OBJETIVO DA TAREFA: Indique cada linha dos itens abaixo em que aparece a palavra "your". Maiúsculas e minúsculas devem ser levadas em conta.

* * *

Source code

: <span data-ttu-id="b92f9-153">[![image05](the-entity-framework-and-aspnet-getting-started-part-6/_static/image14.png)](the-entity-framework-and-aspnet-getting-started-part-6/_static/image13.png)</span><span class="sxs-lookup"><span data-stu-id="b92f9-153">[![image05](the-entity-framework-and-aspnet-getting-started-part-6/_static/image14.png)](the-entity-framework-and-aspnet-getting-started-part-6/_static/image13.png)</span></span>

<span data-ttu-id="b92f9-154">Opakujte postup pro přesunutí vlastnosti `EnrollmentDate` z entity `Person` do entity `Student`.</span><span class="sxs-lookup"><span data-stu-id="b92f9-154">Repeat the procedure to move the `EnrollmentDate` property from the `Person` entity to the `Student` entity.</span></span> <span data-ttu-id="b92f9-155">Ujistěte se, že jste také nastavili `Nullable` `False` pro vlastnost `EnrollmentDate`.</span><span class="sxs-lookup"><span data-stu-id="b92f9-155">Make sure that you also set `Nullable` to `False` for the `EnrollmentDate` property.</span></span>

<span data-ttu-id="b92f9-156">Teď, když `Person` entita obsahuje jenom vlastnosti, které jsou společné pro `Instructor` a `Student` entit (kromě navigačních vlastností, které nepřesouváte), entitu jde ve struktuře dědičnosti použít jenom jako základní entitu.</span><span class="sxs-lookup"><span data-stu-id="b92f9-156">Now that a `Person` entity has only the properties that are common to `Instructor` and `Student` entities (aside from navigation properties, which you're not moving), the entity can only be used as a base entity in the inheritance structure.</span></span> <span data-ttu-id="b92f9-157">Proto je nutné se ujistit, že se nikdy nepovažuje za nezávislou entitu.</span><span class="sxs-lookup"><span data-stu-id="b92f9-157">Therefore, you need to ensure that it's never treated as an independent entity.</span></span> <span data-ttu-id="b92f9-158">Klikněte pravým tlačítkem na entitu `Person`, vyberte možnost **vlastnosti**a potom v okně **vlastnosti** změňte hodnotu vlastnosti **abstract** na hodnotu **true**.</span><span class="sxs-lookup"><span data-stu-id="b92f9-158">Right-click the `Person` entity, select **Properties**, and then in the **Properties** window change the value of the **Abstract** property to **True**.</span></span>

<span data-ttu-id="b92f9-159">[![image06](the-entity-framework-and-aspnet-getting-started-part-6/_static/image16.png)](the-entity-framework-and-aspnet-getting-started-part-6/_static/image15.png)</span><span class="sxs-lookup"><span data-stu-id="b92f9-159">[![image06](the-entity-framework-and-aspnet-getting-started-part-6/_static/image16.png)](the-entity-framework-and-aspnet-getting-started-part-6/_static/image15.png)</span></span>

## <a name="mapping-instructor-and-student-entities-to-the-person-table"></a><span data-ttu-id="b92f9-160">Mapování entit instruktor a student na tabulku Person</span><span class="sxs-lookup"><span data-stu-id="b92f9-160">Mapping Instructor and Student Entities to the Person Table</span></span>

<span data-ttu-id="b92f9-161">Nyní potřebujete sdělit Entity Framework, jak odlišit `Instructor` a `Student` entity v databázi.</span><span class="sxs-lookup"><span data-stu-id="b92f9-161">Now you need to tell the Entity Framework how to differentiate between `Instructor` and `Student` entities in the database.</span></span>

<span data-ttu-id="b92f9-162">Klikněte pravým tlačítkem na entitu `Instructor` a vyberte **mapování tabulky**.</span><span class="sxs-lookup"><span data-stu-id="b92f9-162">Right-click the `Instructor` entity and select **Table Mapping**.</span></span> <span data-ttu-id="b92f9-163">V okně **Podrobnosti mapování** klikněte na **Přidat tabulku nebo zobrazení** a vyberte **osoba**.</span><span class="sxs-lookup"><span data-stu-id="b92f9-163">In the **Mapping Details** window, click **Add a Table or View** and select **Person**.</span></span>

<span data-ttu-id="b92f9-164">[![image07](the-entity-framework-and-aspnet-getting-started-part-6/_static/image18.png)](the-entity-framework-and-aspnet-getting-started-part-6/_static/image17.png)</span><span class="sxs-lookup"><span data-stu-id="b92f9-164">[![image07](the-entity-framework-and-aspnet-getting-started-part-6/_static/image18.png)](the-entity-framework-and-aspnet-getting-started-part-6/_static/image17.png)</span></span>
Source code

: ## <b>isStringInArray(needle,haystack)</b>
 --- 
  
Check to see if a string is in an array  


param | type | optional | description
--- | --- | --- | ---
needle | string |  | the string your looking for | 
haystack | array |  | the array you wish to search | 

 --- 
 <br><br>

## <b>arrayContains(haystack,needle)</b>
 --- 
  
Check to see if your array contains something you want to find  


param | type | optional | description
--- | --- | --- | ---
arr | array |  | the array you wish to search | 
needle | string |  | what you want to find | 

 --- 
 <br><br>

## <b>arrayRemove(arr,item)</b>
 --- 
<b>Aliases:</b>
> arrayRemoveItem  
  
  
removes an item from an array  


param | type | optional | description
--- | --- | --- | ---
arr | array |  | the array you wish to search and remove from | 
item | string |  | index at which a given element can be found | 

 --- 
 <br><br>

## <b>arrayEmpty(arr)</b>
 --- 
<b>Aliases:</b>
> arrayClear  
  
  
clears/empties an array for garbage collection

* * *

RESULTADO DA TAREFA:
needle | string |  | the string your looking for | 
Check to see if your array contains something you want to find  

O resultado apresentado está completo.